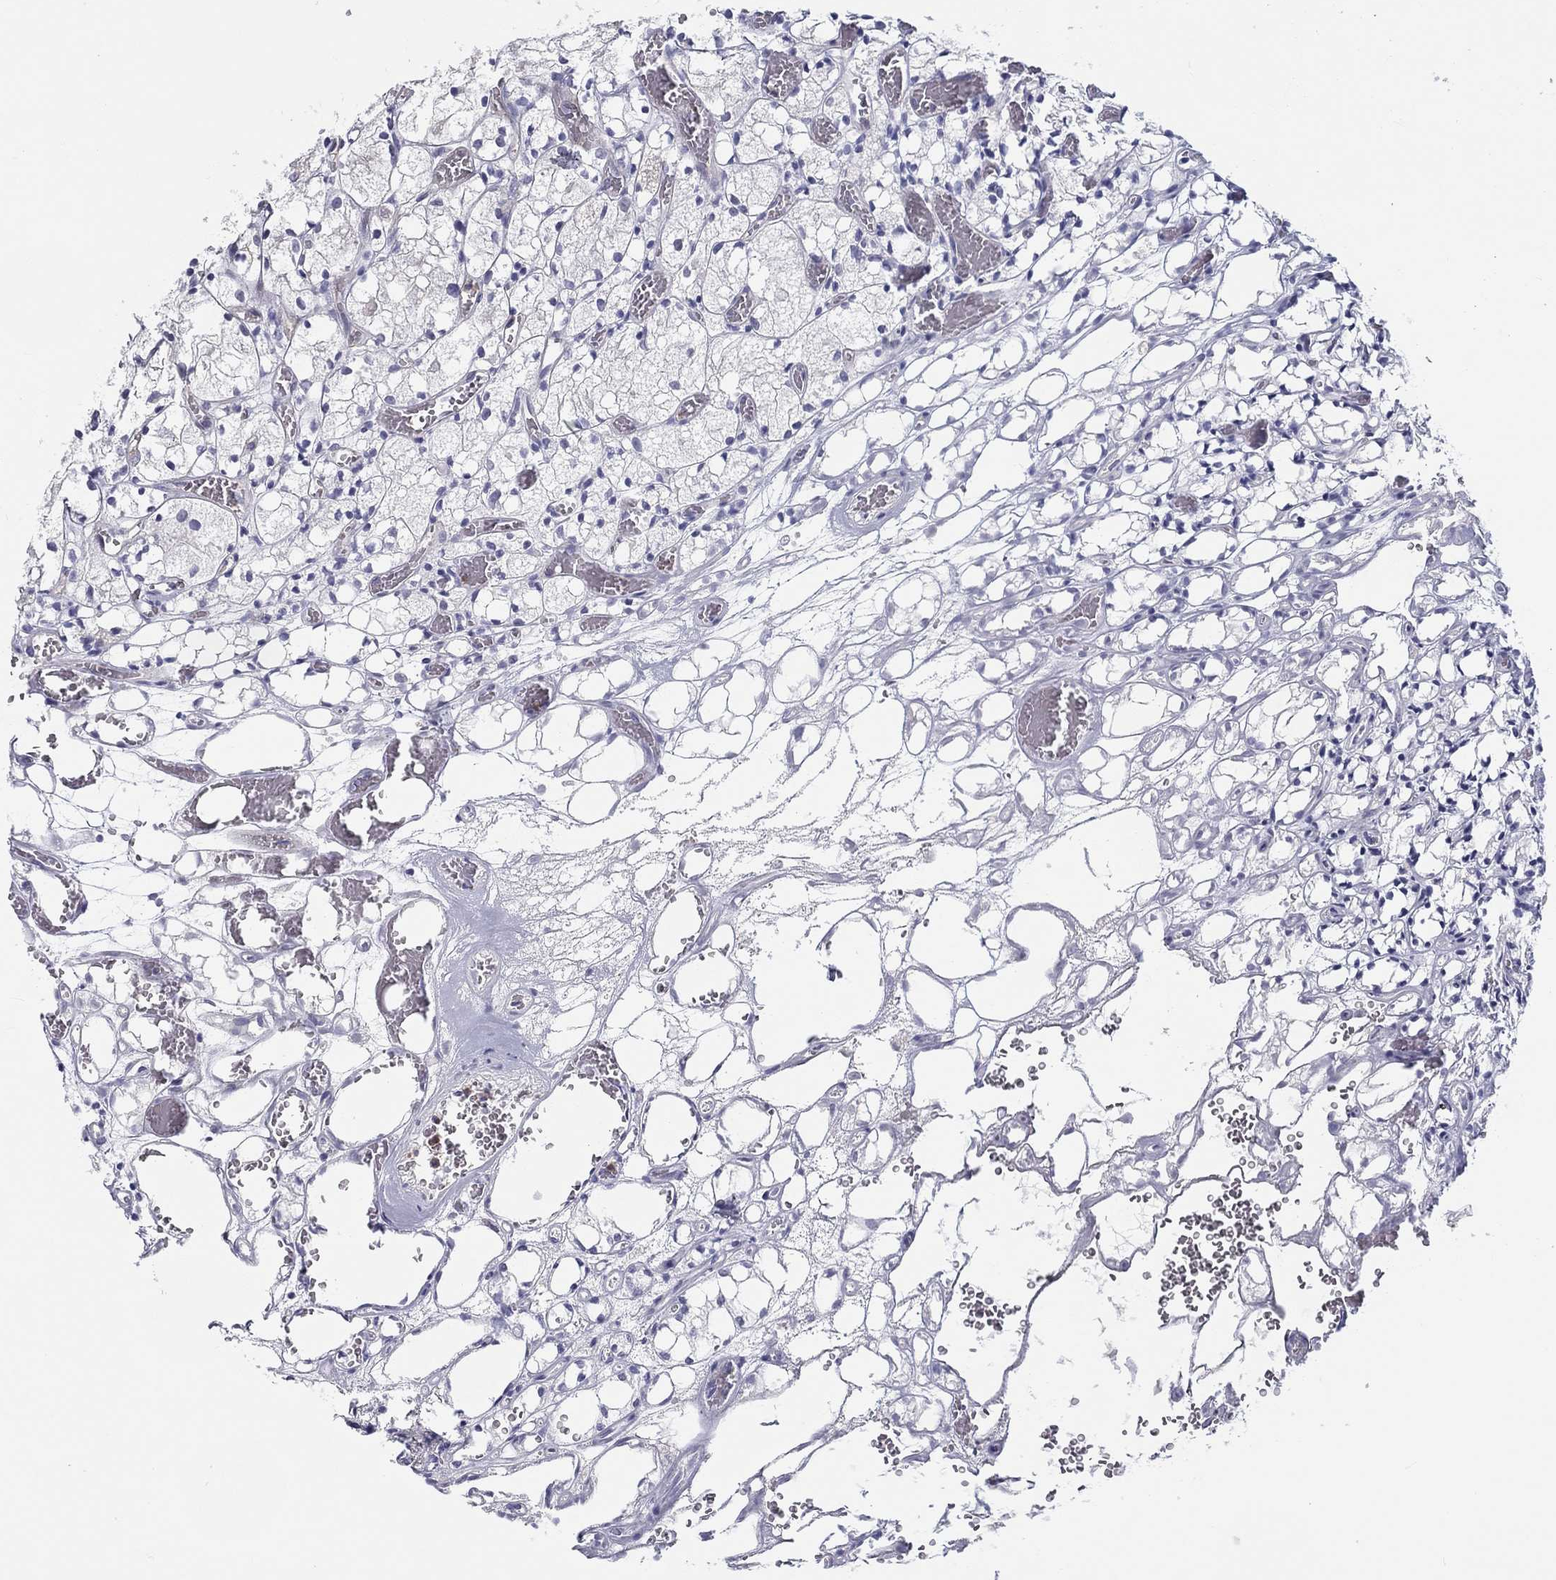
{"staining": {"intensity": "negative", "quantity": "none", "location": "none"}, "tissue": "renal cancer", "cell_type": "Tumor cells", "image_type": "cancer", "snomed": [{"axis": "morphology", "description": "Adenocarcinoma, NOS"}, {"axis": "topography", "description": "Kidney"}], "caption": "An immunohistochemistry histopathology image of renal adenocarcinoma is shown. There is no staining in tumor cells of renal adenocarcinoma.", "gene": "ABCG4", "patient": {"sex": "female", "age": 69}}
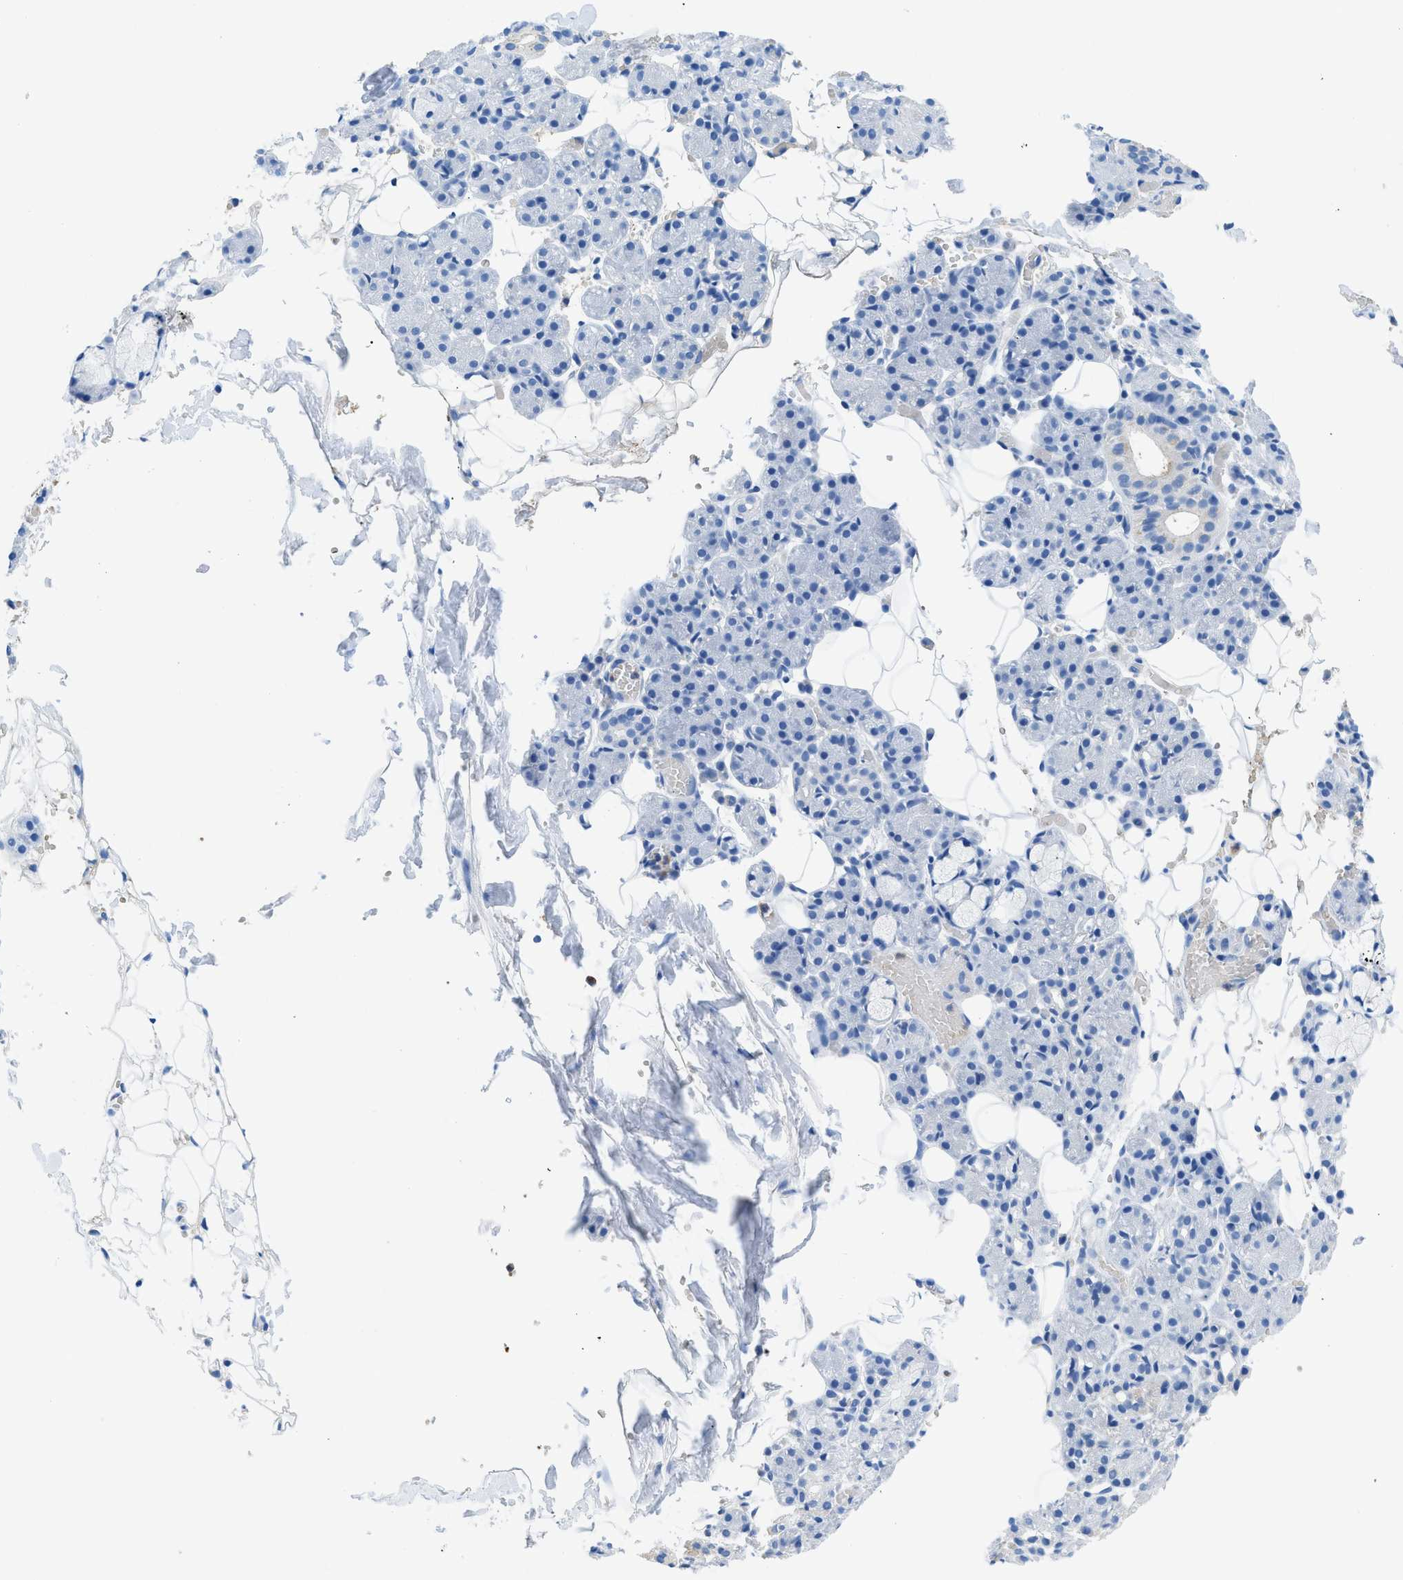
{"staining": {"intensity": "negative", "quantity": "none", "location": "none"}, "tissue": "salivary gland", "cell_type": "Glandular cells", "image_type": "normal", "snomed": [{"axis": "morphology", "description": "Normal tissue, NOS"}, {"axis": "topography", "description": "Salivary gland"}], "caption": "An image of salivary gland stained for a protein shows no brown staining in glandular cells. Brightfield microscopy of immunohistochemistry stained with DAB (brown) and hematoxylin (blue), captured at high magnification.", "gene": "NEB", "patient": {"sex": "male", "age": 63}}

---

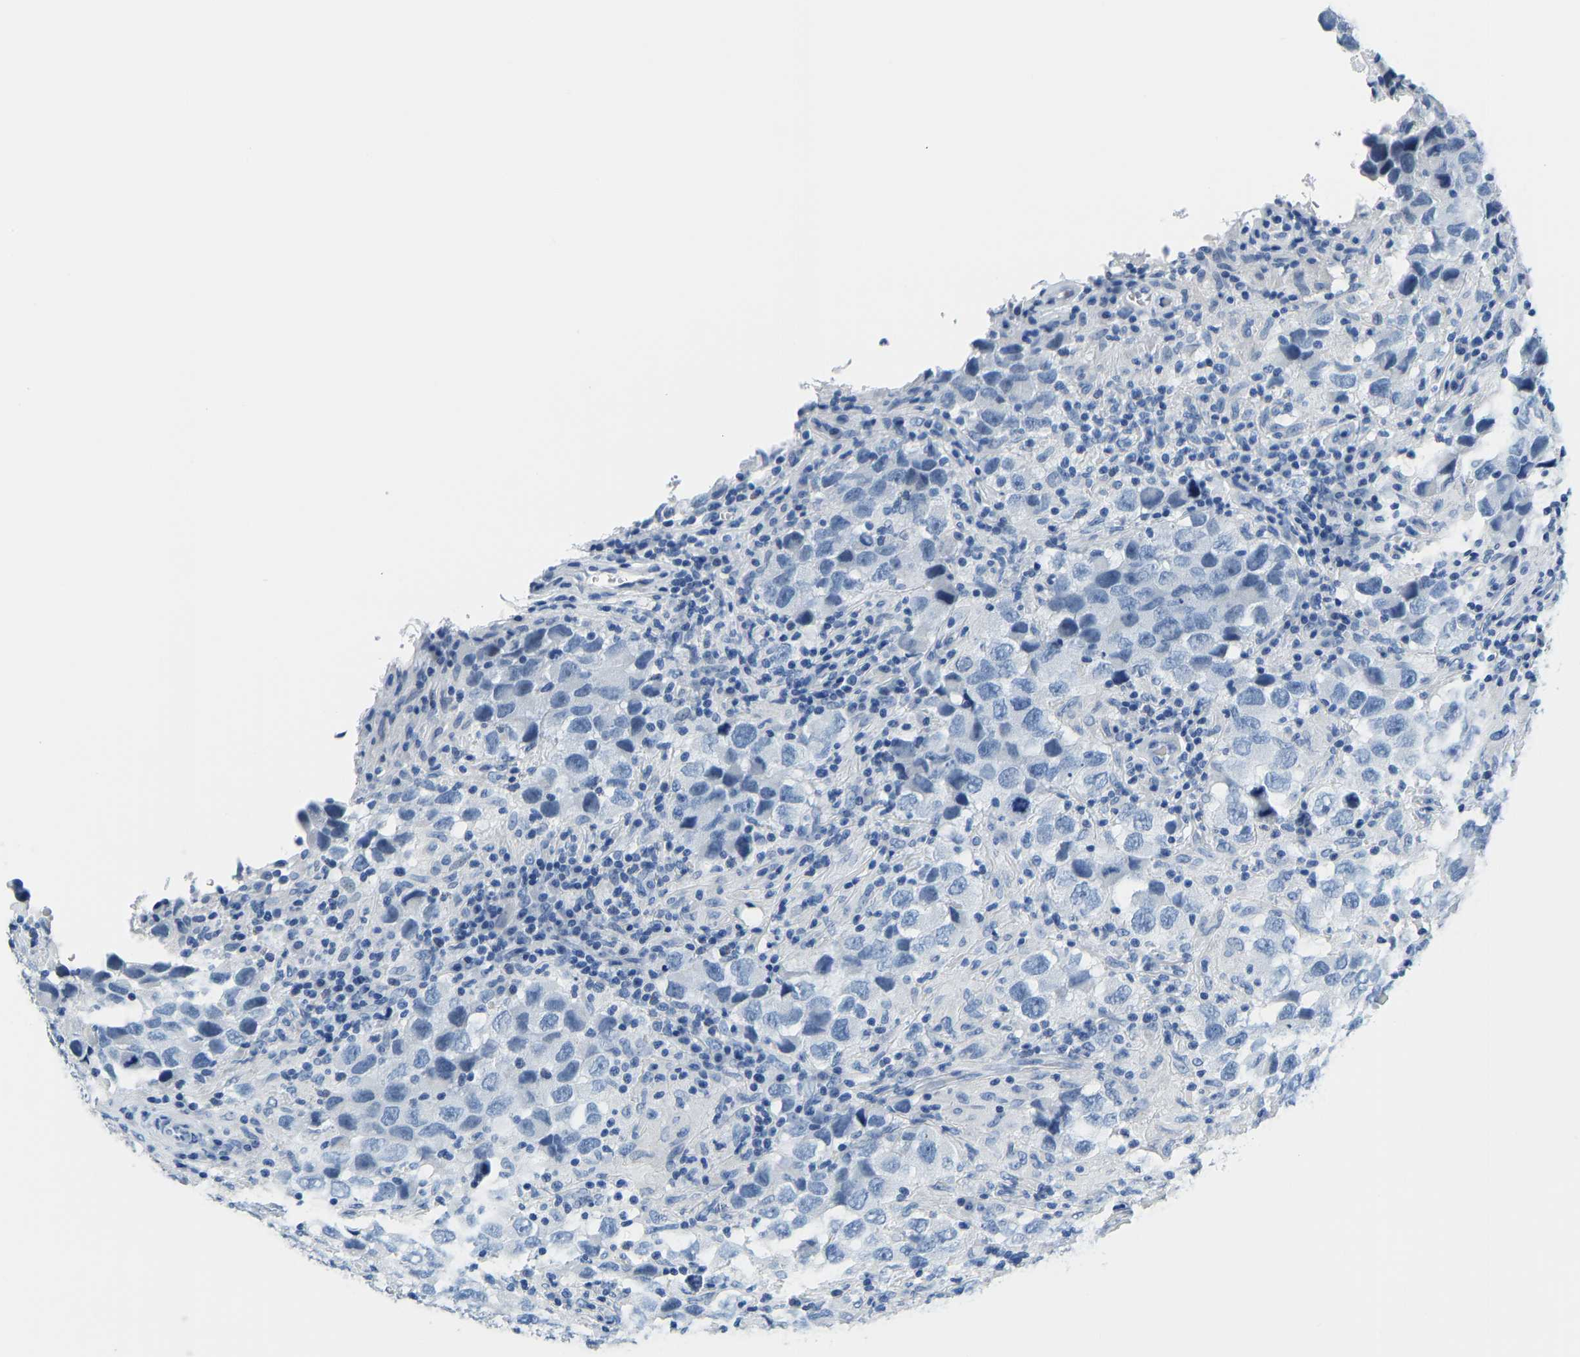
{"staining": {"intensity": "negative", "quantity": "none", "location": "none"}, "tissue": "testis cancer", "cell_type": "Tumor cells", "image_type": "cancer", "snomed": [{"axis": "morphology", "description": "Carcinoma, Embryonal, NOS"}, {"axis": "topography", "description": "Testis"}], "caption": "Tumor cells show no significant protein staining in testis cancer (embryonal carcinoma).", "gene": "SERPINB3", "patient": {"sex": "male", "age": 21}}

**What the exercise asks:**
Using the data above, give again exactly the lines starting at the one holding "immunohistochemistry histopathology image" and ending at the one holding "image of salivary", inclusive, and nothing more. Omit the pictures.

**Answer for this exercise:**
{"staining": {"intensity": "negative", "quantity": "none", "location": "none"}, "tissue": "renal cancer", "cell_type": "Tumor cells", "image_type": "cancer", "snomed": [{"axis": "morphology", "description": "Adenocarcinoma, NOS"}, {"axis": "topography", "description": "Kidney"}], "caption": "An immunohistochemistry histopathology image of renal adenocarcinoma is shown. There is no staining in tumor cells of renal adenocarcinoma.", "gene": "ABCG4", "patient": {"sex": "female", "age": 69}}
{"staining": {"intensity": "negative", "quantity": "none", "location": "none"}, "tissue": "salivary gland", "cell_type": "Glandular cells", "image_type": "normal", "snomed": [{"axis": "morphology", "description": "Normal tissue, NOS"}, {"axis": "topography", "description": "Salivary gland"}], "caption": "An image of salivary gland stained for a protein shows no brown staining in glandular cells. Brightfield microscopy of immunohistochemistry stained with DAB (brown) and hematoxylin (blue), captured at high magnification.", "gene": "NEB", "patient": {"sex": "male", "age": 63}}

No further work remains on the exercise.